Organisms * MIC (mg/ml)
Staphylococcus aureus (NCTC 10788) 5.0
Staphylococcus aureus 5.0
Streptococcus faecalis 10
Bacillus subtilis 10
Klebsiella pneumoniae ND
Pseudomonas aeruginosa ND
Esherichia coli ND
Candida albicans ND

* = Mean of 3 determinations; ND = Not determined since there was no inhibitory activity

DISCUSSION

The ethanolic total crude extract of Sida acuta showed reasonable, comparable inhibitory activity against the Gram positive organisms; whereas there was no activity against any Gram negative bacteria. The bioactives of the extract which elicited antibacterial activity appeared to have preferential and specific activity against Gram positive bacteria.
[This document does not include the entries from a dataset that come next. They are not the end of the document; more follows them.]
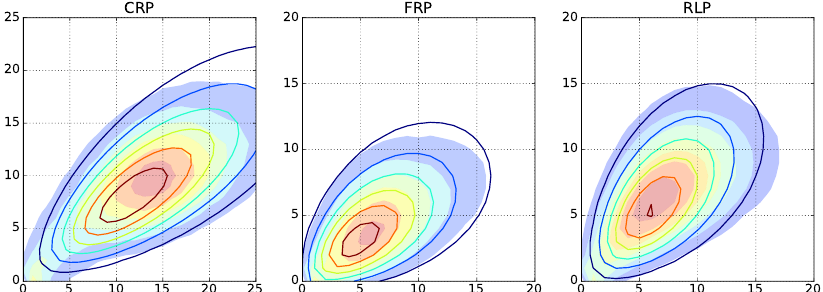
Figure 5. Filled contours: copolymer fingerprints of the Monte Carlo simulations of controlled radical polymerization (CRP, left ), free radical polymerization (FRP, center ), and reversible living polymerization (RLP, right ) with the highest used termination and propagation reaction rates of 0.1. Contours: fingerprints computed by the model with the best parameters resulting from the optimizations using the ODE fingerprint-generating function.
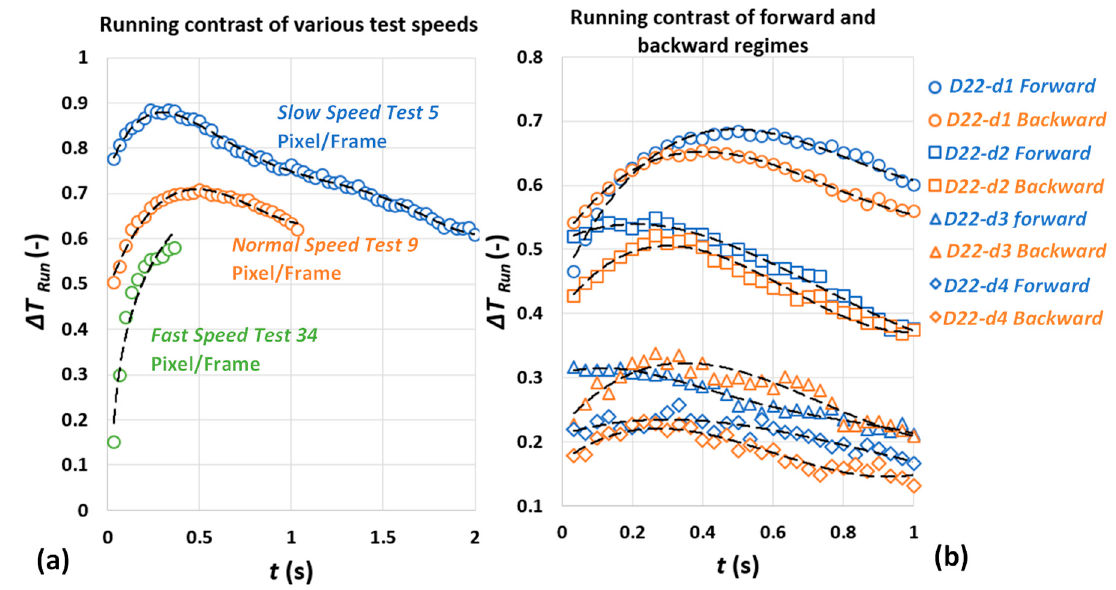
Figure 8. ( a ) Average running contrast of D = 22 mm, d = 1 mm defect for various test speeds; ( b ) average running contrast of D = 22 mm defects with different depths under forward and backward regimes.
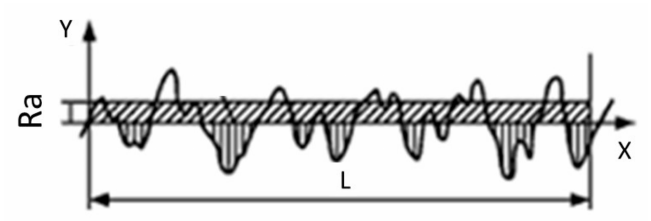
Figure 2. General profile measurement result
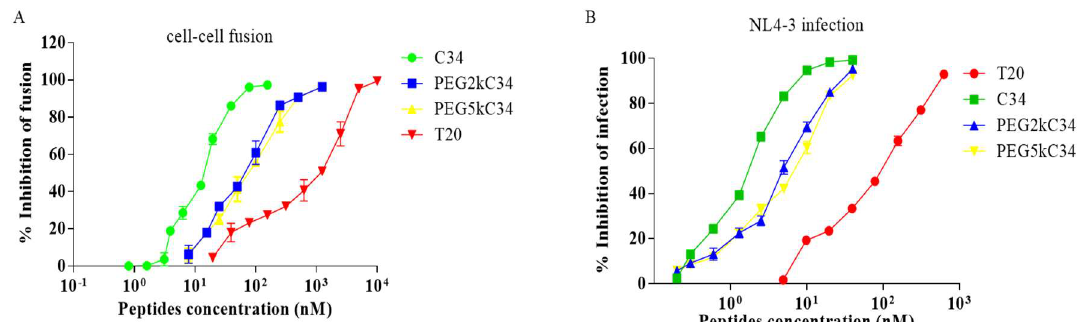
Figure 3. The inhibitory activities of the peptides. ( A ) The inhibitory activities of T20, C34, PEG2kC34 and PEG5kC34 against cell–cell fusion. ( B ) The infection inhibitory activities of T20, C34, PEG2kC34 and PEG5kC34 against the laboratory-adapted strain NL4-3 in TZM-bl cells.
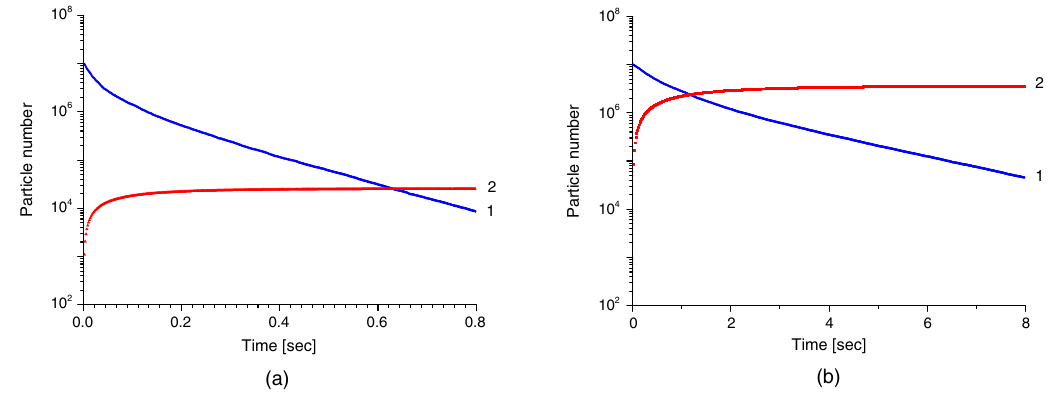
FIG. 12. Losses of a high-intensity ( N o ¼ 10 7 ions) beam (black) and total number of ionization events (red) during multiple ¼ 5 (cid:6) 10 11 cm (cid:3) 3 : (a) energy of projectile ions is 3 keV, number of crossing of antiprotons and a helium gas jet. Target density is n tgt ionization events is 2 : 6 (cid:6) 10 4 (curve 1), and lifetime is about 100 ms (curve 2); (b) energy of projectile ions is 30 keV, number of ionization events is 3 : 2 (cid:6) 10 6 (curve 1), lifetime is 1.3 s (curve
This observation could possibly justify the usefulness of the plant as earlier reported 5, 6, 7. The extract presents narrow spectrum antibacterial activity since there was no activity against Gram negative bacteria, like Esherichia coli, Klebsiella pneumoniae, Pseudomonas aeruginosa and even Candida albicans - a fungus.

CONCLUSION

The ethanol extract of the aerial part of Sida acuta Burm.F.(Malvaceae) has activity against Gram positive bacteria. There was no activity against Candida albicans and hence does not possess antifungal activity. However, the activity shown against susceptible organisms, as observed in this study, would appear to justify the ethnomedicinal use in recipes for infections. Further studies would focus on isolation of the bioactives, biological and chemical characterization.

ACKNOWLEDGEMENT

The authors acknowledge the support of the University of Benin through research grant No. URPC/2006/6 for this preliminary investigation.